Don’t make promises you
can’t keep.”

Kip leaned close as Charlie began wrapping
my hand. “What’s AMAL YNOT?” the kid asked.

I peered at the back of my hand through a
nearly closed eye. The hand disappeared under the wet gauze. “The
lasting impression of a Tony Lama boot, size sixteen, quadruple
E.”


Bummer,” Kip said. “The
dude went ballistic, huh?” He ran a finger over bruises the color
of ripe eggplants on my bare arms.


Third and fourth
metacarpals fractured, ligaments stretched, but not torn,” Charlie
Riggs announced. “Tylenol with codeine for the pain.” He studied me
a moment. “How do you feel?”


Like I was blindsided by a
Mack truck.
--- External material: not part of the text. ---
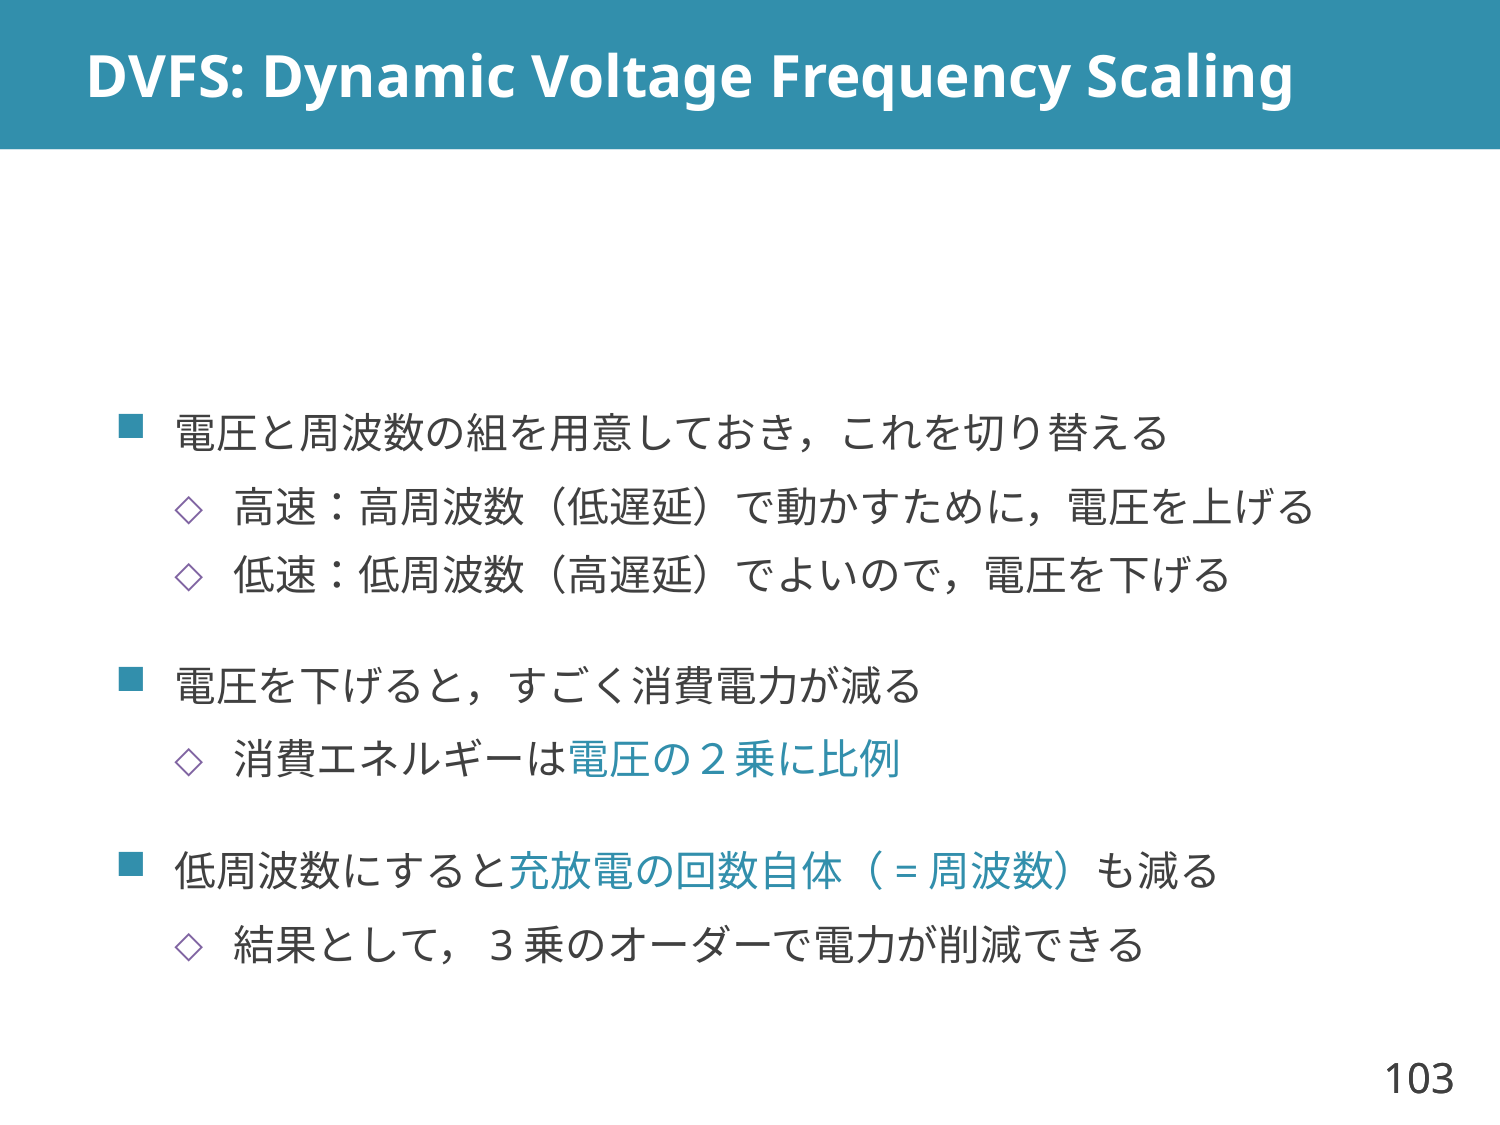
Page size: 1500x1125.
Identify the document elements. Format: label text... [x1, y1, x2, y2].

title DVFS: Dynamic Voltage Frequency Scaling [70, 0, 1500, 150]
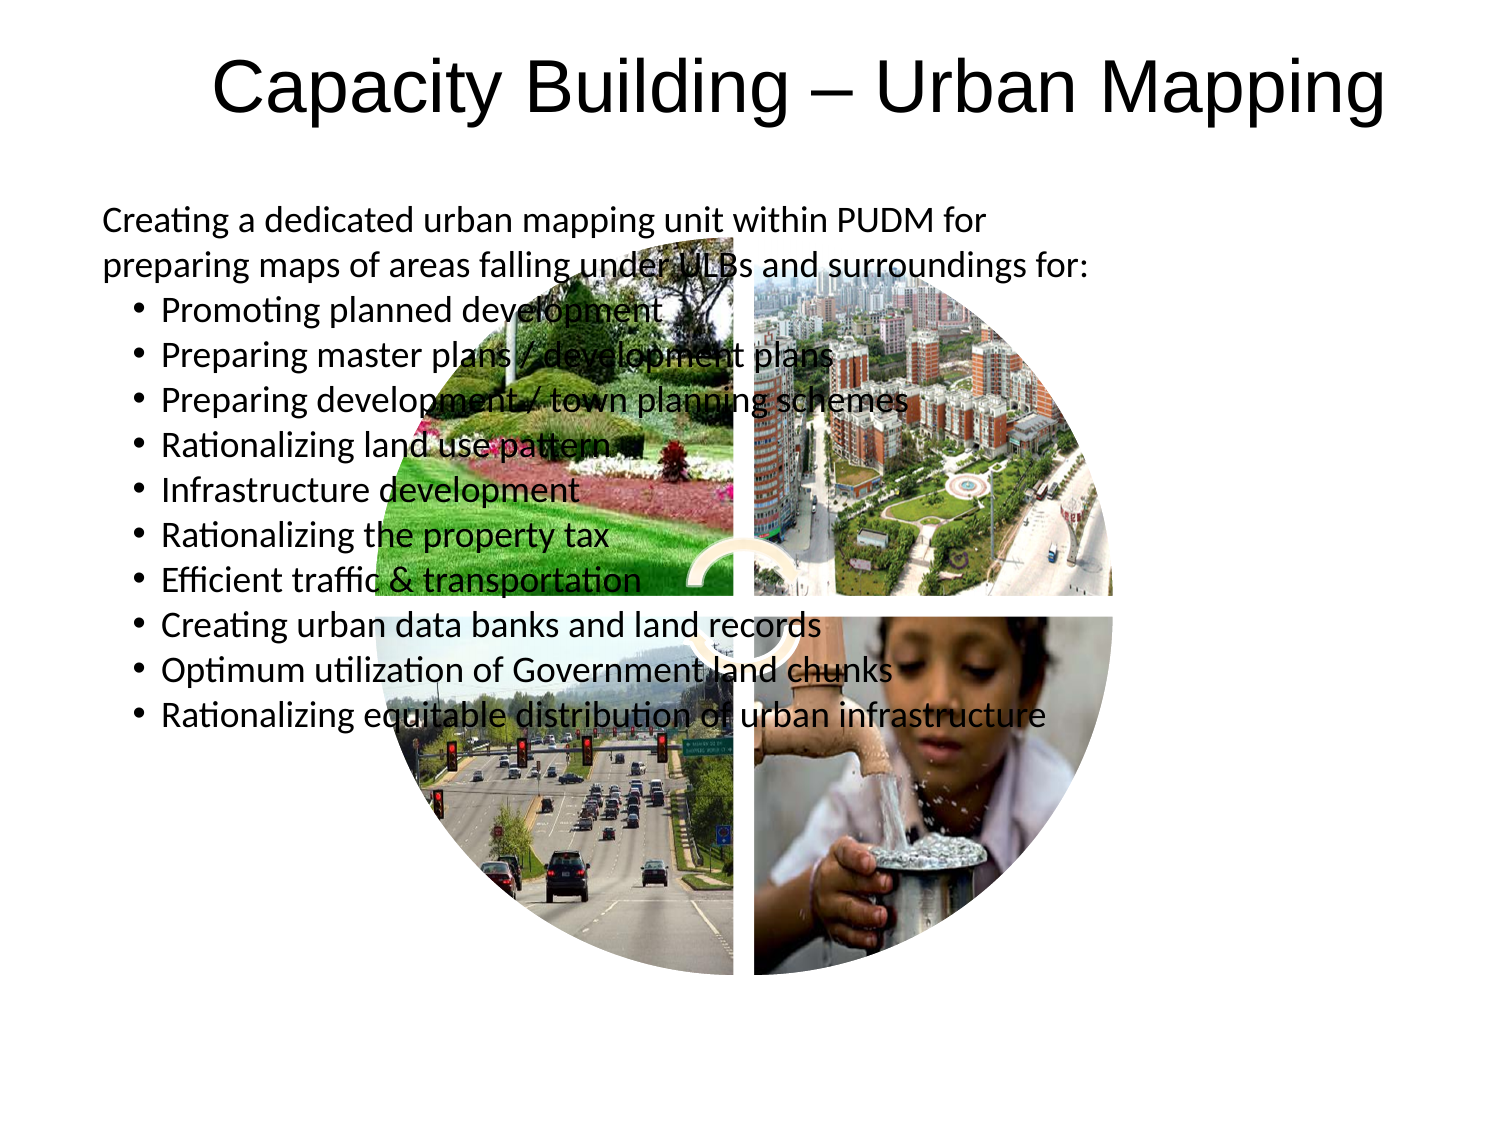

Next time I run into that cowboy, I’m going to tear his
heart out.”

Charlie gave my hand a gentle squeeze and a
jolt of electricity shot up my arm. “Not for a long time, my
friend.”

Charlie poked around for a while, shining a
light in my eyes to check pupil dilation, taking my blood pressure,
pinching and poking this part and that. When he was done, Kip
nudged me and whispered, “You didn’t thank the doc.”

He was right. I was beginning to take my
friend for granted, another of my failings, right up there with my
inability to ward off bedroom attackers. My self-esteem was taking
a beating, along with my body. “Thanks, Charlie. You’re always
there for me, and sometimes I don’t show my appreciation.”